Since the end of 2019, the whole world has been struggling with the pandemic of the new Severe Acute Respiratory Syndrome Coronavirus (SARS-CoV-2). Available evidence suggests that pain is a common symptom during Coronavirus Disease 2019 (COVID-19). According to the World Health Organization, many patients suffer from muscle pain (myalgia) and/or joint pain (arthralgia), sore throat and headache. The exact mechanisms of headache and myalgia during viral infection are still unknown. Moreover, many patients with respiratory failure get admitted to the intensive care unit (ICU) for ventilatory support.
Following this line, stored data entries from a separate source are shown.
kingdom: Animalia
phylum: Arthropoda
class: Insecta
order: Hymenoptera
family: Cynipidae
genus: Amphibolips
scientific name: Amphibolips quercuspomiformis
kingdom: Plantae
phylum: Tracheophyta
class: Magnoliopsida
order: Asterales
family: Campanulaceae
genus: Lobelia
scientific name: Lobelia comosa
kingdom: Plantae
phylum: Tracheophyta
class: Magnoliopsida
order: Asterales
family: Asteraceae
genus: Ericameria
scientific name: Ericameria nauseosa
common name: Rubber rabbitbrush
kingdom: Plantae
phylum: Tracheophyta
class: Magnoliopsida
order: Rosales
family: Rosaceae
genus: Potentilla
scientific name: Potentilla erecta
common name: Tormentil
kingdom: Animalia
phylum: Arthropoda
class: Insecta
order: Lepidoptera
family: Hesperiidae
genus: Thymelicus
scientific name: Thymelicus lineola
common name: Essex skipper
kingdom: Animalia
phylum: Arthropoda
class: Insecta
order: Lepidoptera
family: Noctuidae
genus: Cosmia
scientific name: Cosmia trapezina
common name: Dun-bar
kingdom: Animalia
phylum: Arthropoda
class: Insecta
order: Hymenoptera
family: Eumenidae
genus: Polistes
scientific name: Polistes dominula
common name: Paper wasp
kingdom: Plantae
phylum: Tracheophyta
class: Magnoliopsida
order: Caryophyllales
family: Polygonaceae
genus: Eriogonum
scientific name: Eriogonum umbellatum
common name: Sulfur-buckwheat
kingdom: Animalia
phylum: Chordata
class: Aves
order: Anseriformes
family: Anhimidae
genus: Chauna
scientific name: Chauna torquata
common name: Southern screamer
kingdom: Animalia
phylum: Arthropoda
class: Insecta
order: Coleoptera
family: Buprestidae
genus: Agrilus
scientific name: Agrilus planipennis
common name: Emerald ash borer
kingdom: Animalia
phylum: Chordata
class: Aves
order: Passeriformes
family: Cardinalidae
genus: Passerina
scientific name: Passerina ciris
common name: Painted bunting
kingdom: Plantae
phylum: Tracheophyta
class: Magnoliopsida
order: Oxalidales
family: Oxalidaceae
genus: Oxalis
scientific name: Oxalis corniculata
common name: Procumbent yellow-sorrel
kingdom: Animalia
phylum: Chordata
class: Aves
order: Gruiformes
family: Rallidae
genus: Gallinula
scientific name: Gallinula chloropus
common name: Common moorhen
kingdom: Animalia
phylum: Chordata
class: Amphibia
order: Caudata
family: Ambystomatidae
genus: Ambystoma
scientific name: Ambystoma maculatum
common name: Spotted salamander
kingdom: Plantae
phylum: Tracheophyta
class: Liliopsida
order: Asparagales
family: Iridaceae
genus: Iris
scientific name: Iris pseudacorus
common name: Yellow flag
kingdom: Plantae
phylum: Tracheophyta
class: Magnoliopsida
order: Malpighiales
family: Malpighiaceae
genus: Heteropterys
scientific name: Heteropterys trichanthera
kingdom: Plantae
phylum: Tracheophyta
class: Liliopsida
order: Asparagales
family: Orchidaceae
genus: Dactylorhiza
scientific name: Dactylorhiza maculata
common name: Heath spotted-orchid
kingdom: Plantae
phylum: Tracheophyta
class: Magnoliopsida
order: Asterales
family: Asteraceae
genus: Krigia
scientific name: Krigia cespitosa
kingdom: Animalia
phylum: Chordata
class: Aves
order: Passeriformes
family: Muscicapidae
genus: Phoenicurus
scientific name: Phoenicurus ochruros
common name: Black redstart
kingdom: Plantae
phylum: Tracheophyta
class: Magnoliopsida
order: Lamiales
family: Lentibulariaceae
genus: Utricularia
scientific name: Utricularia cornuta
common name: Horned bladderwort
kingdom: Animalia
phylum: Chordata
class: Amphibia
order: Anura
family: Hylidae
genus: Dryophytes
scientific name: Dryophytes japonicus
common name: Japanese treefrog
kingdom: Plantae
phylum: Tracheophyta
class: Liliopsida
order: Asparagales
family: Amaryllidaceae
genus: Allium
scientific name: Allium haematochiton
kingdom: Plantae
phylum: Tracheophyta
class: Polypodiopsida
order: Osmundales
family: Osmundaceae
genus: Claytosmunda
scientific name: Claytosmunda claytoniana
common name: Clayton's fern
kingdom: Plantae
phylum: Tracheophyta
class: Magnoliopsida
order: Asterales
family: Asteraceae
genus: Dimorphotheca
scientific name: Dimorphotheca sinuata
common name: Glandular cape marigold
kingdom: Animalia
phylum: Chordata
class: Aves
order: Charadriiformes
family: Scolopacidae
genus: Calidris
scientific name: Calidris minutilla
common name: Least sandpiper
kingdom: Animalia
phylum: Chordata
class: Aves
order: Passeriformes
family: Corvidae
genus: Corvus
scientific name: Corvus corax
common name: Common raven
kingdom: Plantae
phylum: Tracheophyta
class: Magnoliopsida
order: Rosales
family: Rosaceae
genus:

Pain in ICU patients can be associated with viral disease itself (myalgia, arthralgia, peripheral neuropathies), may be caused by continuous pain and discomfort associated with ICU treatment, intermittent procedural pain and chronic pain present before admission to the ICU. Undertreatment of pain, especially when sedation and neuromuscular blocking agents are used, prone positioning during mechanical ventilation or extracorporeal membrane oxygenation (ECMO) may trigger delirium and cause peripheral neuropathies. This narrative review summarizes current knowledge regarding challenges associated with pain assessment and management in COVID-19 patients. A structured prospective evaluation should be undertaken to analyze the probability, severity, sources and adequate treatment of pain in patients with COVID-19 infection.

中文翻译:

COVID-19:SARS-CoV-2感染患者的疼痛管理-分子机制,挑战和观点。

自2019年底以来,全世界一直在与新型严重急性呼吸系统综合症冠状病毒(SARS-CoV-2)的大流行作斗争。现有证据表明,疼痛是2019年冠状病毒病(COVID-19)期间的常见症状。根据世界卫生组织,许多患者患有肌肉痛(肌痛)和/或关节痛(关节痛),喉咙痛和头痛。病毒感染期间头痛和肌痛的确切机制仍不清楚。此外,许多呼吸衰竭患者被送入重症监护病房(ICU)进行呼吸支持。ICU患者的疼痛可能与病毒性疾病本身(肌痛,关节痛,周围神经病)有关,可能是由于与ICU治疗相关的持续疼痛和不适引起的,入加护病房前存在间歇性程序性疼痛和慢性疼痛。疼痛的治疗不足,尤其是在使用镇静剂和神经肌肉阻滞剂时,在机械通气或体外膜氧合(ECMO)期间俯卧可能会触发del妄并引起周围神经病。该叙述性综述总结了有关COVID-19患者疼痛评估和治疗相关挑战的最新知识。应该进行结构化的前瞻性评估,以分析COVID-19感染患者疼痛的可能性,严重程度,来源和适当的治疗方法。机械通气或体外膜氧合(ECMO)期间俯卧可能会触发ir妄并引起周围神经病。该叙述性综述总结了有关COVID-19患者疼痛评估和治疗相关挑战的最新知识。应该进行结构化的前瞻性评估,以分析COVID-19感染患者疼痛的可能性,严重程度,来源和适当的治疗方法。机械通气或体外膜氧合(ECMO)期间俯卧可能会触发ir妄并引起周围神经病。该叙述性综述总结了有关COVID-19患者疼痛评估和治疗相关挑战的最新知识。应进行结构化的前瞻性评估,以分析COVID-19感染患者疼痛的可能性,严重程度,来源和适当的治疗方法。